The Federal Inland Revenue Service (IFRS) intends raising Nigeria’s tax ratio of six per cent of gross domestic product (GDP) to 17 per cent by 2023, according to Muhammad Nami, executive chairman at IFRS

Nigeria is in a race to develop its infrastructure coupled with other financial commitments, and it is increasingly turning to tax to raise its revenue.

Zainab Ahmed, finance minister, emphasised the necessity of the Nigerian government to broaden its revenue base. “We need to invest on roads, rails and to be able to grow at a rate better than we are growing now,” Ahmed added.

Babatunde Fashola, minister of works, explained that there were a total of 524 ongoing road projects across the country but no money to execute them.

To bridge the deficit gap, the Nigerian government is borrowing externally and internally. The executive had asked the parliament to approve an external debt of US$22.718bn.

Fashola added, “We have had deficit budgets for a long time and so we have to borrow. Over four years, we have never received full funding for any budget. There is a deficit and we cannot finance it. We must find a way to finance these assets. We will be spending today’s money to secure tomorrow’s assets.”

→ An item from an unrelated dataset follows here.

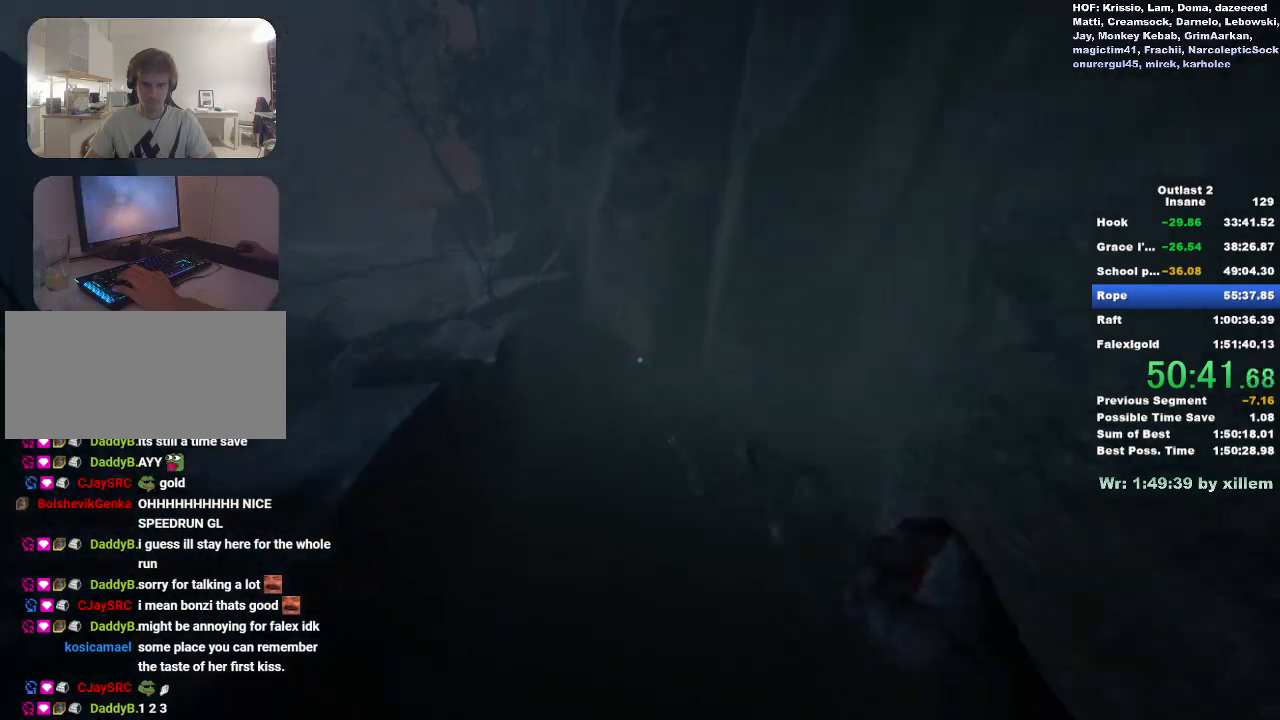
{"keys": ["shift", "w"], "mouse": [], "events": []}
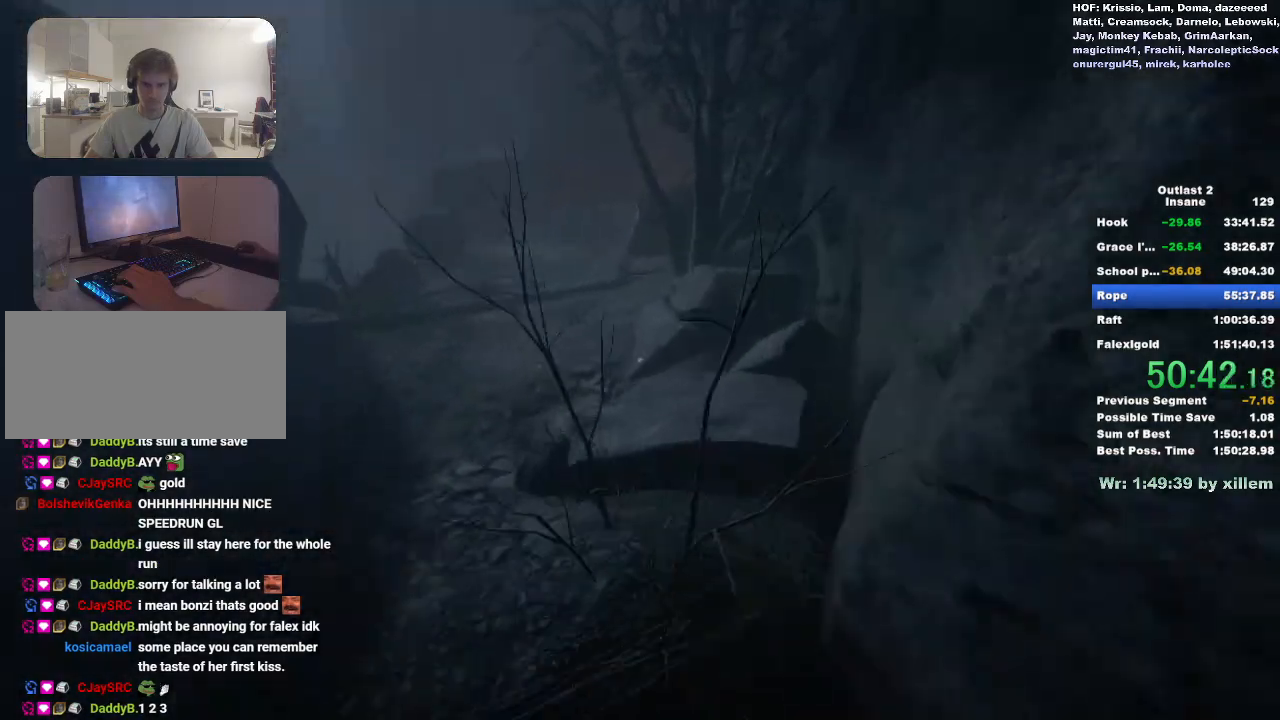
{"keys": ["shift", "w"], "mouse": [], "events": []}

Nigeria’s total public debt rose by US$9.2bn in one year to US$71bn at the end of June 2019, said Nigeria’s Debt Management Office (DMO), the government agency established to centrally coordinate the management of Nigeria's debt.

The nation’s public debt, which stood at US$62bn as of June 2018, increased to US$67bn in December 2018 and US$69bn in March 2019. Out of this, the central government owed US$56bn as of June 30, 2019, while the 36 states and the Federal Capital Territory had a total debt portfolio of US$15bn.

The debt stock is made up of US$27.16bn external debt and US$48bn were borrowed from domestic sources, said the DMO.

However, the Nigerian government said that it did not have a debt challenge, but that of generating enough revenue. Hence, the efforts by the IFRS aim to increase generated revenue and broaden the tax base.

Zainab Ahmed and other Nigerian government officials had stressed, “Our debt is still very much within a reasonable fiscal limit.”

According to the DMO, Nigeria’s debt ceiling is 25 per cent on the total public debt stock to GDP and the ratios for 31 December 2018 and 30 June 2019 were 19.09 and 18.99 per cent respectively.